The crisis of the mid 1970s until the last years of the Thatcher era turned the city into a grim place to live, polluted, with no jobs and plenty of violence, conditions that ironically were the fuel for a resurgence of a cultural resistance in the fields of art and specifically, music, because an undisputable source of Mancunian pride is its history of seminal rock bands that redefined the genre in one of the darkest political periods of the country. The Buzzcocks, Joy Division and the whole roster of Factory Records, New Order, The Smiths, The Stone Roses and later Oasis, are all expressions of a disenchanted youth that reclaimed their city from hopelessness.


Aware of its place in modernity, the city promotes its history in various museums that are free for visitors, such as the Museum of Science and Industry, which displays in two redesigned buildings some of the first machines built for mass production, or the early vapour locomotive machines that changed forever the mercantile relationships in the modern world.


The People’s History Museum celebrates another type of progressive agenda: the conquer of rights since the 19th century, such as the female vote, the workers unions and other types of organizations that at the time were considered so clandestine and dangerous, that protesters were massacred simply for gathering and demanding rights that we take for granted nowadays.


More recently, the museum shows the conquest of human rights by the LGBT collective, one that has a large and significant presence in the city, with its own officially recognised Gay Village area of museums, bars, cafés and night clubs that promote the inclusion of all people, regardless of their sexual orientation. The city is so tolerant and diversity-affirming that it officially promotes the adoption of children by same-sex couples:













Moss Lane East, Manchester. Caption reads: "Complete your family. Adopt with Manchester. manchester.gov.uk/adoption". Billboard sponsored by the city. Photo: Nayma Gonzalez.


Proud of its history in the field of innovation, Manchester, through its two main universities, is leading some of the most important scientific research taking place in the world, such as the treatment of graphene as the material of the future (it’s been called “the wonder material”), for its amazing properties that have the potential to revolutionize, again, most of the industries of our time.


Take for example the ultra-modern The National Graphene Institute, a building at the University of Manchester, advertised as “Manchester’s Revolutionary 2D Material”, and built after many years of research led by physicists Andre Geim and Konstantin Novoselov, who won the 2010 Nobel prize for isolating this material. The building cost 61 million pounds, funded by the UK government and the European Union via the European Regional Development Fund, which is also funding the revitalisation of the central avenue of the universities zone, Oxford Road.








Photograph by Mike Peel (www.mikepeel.net)., CC BY-SA 4.0, https://commons.wikimedia.org/w/index.php?curid=47757711

Local investment can be found in other massive projects: The Media City in Salford (approximate cost: 1 billion pounds), only 30 minutes from the centre of Manchester, and now home to the country’s most important media corporations, such as the BBC and ITV. 
















MediaCityUK. Photo: Nayma Gonzalez.

== EXERCISES ==
**A.** Answer these questions about the Manchester text:
(i) How much did the National Graphene Institute building cost?
(ii) Which two physicists won the 2010 Nobel prize for isolating graphene?
(iii) What is the approximate cost of the Media City in Salford?
**B.** Write out the Manchester text from "The People’s History" up to and including "for granted nowadays.", switching "female vote" to "women's vote".
**C.** Go on with the Manchester text from the point where it stops.

Saved data entries:
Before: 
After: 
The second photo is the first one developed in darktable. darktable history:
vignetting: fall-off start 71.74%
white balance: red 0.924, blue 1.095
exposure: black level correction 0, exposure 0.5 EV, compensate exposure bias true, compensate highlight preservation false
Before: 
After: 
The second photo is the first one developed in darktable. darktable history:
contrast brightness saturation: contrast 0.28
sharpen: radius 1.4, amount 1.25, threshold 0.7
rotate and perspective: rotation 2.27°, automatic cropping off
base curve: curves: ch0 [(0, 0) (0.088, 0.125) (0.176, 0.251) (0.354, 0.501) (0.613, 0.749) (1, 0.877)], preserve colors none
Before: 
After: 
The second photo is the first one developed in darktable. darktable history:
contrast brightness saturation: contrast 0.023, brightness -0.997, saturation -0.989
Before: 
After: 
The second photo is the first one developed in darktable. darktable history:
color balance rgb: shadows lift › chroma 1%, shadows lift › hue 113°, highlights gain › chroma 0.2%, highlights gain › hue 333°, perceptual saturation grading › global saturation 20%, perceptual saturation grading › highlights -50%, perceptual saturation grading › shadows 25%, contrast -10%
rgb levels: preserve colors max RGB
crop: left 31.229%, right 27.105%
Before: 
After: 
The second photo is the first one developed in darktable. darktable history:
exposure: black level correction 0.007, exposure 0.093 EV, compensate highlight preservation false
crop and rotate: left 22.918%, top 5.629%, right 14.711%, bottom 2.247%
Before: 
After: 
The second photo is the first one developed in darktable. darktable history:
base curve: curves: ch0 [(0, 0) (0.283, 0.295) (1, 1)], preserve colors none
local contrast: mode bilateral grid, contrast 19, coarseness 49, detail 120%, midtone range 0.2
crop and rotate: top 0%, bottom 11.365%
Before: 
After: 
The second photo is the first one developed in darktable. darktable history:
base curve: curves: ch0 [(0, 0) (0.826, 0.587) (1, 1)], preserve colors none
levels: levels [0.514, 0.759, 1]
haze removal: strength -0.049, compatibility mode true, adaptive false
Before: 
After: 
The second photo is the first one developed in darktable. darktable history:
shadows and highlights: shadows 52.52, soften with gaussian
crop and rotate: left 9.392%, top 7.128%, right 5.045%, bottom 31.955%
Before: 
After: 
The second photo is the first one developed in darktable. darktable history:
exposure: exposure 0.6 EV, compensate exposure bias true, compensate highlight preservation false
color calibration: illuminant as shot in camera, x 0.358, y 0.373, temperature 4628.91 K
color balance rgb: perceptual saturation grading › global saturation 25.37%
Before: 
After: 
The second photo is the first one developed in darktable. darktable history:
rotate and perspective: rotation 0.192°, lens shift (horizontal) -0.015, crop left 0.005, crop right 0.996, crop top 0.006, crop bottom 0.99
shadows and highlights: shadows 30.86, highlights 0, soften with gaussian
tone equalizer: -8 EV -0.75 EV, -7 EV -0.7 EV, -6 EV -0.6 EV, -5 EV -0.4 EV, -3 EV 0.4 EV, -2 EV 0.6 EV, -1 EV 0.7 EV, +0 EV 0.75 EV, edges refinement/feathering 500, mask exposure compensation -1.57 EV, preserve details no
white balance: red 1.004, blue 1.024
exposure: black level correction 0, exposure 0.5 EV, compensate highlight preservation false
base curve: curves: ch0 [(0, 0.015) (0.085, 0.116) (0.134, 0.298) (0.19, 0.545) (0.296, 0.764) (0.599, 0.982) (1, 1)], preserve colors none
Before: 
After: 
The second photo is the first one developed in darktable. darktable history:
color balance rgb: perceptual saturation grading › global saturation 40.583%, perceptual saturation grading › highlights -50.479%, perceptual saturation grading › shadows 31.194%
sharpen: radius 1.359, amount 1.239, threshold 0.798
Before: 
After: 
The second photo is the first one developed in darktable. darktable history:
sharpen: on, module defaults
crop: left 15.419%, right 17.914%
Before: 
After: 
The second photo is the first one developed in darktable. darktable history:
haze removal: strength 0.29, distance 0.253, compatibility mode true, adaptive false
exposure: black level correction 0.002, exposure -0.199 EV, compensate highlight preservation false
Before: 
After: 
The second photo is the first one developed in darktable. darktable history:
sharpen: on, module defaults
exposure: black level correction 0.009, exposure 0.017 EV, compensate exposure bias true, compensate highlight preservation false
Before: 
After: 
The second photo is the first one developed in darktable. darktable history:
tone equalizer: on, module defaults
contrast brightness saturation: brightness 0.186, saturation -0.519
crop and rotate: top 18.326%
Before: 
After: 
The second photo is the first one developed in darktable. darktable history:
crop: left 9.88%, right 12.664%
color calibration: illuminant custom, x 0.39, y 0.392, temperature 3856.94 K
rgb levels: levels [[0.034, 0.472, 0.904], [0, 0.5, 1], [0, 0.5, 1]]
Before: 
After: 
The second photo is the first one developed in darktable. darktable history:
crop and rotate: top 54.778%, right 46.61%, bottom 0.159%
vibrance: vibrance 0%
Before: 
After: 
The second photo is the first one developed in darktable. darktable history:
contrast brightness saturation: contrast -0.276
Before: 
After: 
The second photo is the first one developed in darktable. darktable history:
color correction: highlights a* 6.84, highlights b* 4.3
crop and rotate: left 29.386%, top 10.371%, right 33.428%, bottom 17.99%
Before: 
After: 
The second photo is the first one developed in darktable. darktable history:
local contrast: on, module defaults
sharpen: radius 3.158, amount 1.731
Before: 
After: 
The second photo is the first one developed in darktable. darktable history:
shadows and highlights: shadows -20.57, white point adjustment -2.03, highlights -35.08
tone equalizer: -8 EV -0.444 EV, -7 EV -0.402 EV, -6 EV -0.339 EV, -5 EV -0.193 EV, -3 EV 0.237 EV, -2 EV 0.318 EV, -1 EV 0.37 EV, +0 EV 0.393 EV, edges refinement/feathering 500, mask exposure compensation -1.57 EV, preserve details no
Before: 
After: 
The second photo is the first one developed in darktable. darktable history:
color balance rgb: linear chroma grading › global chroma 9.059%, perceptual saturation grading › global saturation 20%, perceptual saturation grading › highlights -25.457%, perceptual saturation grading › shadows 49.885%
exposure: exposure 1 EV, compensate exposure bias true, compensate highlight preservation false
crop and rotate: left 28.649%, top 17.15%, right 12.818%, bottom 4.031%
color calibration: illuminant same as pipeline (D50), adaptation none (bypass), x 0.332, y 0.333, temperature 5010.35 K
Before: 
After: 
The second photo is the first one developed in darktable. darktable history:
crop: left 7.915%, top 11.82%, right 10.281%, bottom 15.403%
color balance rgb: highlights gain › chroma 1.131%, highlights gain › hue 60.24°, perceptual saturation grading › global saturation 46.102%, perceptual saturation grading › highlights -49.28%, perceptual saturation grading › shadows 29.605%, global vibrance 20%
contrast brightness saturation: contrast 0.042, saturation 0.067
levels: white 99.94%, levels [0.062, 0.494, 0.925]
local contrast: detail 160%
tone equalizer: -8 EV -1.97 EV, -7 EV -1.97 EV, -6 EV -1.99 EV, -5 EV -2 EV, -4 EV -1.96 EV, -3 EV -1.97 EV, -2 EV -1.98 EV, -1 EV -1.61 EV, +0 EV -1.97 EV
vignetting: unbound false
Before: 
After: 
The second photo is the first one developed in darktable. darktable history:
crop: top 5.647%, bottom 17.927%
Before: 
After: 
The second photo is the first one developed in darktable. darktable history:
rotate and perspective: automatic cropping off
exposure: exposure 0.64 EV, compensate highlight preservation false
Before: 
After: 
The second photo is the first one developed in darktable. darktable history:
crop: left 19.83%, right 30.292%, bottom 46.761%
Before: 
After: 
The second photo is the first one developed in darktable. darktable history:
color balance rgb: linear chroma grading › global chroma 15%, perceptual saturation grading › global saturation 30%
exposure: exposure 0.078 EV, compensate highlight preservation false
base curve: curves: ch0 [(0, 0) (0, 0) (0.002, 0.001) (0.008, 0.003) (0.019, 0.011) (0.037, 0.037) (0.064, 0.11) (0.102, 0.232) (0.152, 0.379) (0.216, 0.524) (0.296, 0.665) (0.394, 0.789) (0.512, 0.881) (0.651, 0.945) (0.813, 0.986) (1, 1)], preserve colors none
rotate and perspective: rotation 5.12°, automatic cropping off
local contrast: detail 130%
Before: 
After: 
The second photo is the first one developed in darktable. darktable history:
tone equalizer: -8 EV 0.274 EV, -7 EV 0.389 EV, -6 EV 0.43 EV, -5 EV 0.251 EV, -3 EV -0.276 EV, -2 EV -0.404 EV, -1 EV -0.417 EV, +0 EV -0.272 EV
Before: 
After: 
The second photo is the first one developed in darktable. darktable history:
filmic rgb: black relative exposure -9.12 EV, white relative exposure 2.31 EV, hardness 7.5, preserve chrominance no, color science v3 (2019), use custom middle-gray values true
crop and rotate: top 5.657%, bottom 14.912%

== ANSWERS BELOW ==
**A.**
(i) 61 million pounds
(ii) Andre Geim and Konstantin Novoselov
(iii) 1 billion pounds

**B.**
The People’s History Museum celebrates another type of progressive agenda: the conquer of rights since the 19th century, such as the women's vote, the workers unions and other types of organizations that at the time were considered so clandestine and dangerous, that protesters were massacred simply for gathering and demanding rights that we take for granted nowadays.

**C.**
The already completed Birley Fields campus of the Manchester Metropolitan University in the Hulme area of the city. This ultra-modern and sustainable building cost around 150 million pound and was designed by Sheppard Robson, an UK architecture firm that was influential in the 1950s and 1960s, and now champions sustainable architecture:



A work in progress is the University of Manchester Engineering campus, a 350 million pound large complex that will open in 2020 and is being built by Dutch firm Mecanoo. In front of the Graphene Institute and next to the Manchester Aquatics Centre, the Engineering campus will be a five stories building, with an extension of about 78,000m2 that will connect the universities zones with the centre of Manchester. If the renders are completed, this building will probably have one the largest horizontal roof gardens in any ultra-modern building.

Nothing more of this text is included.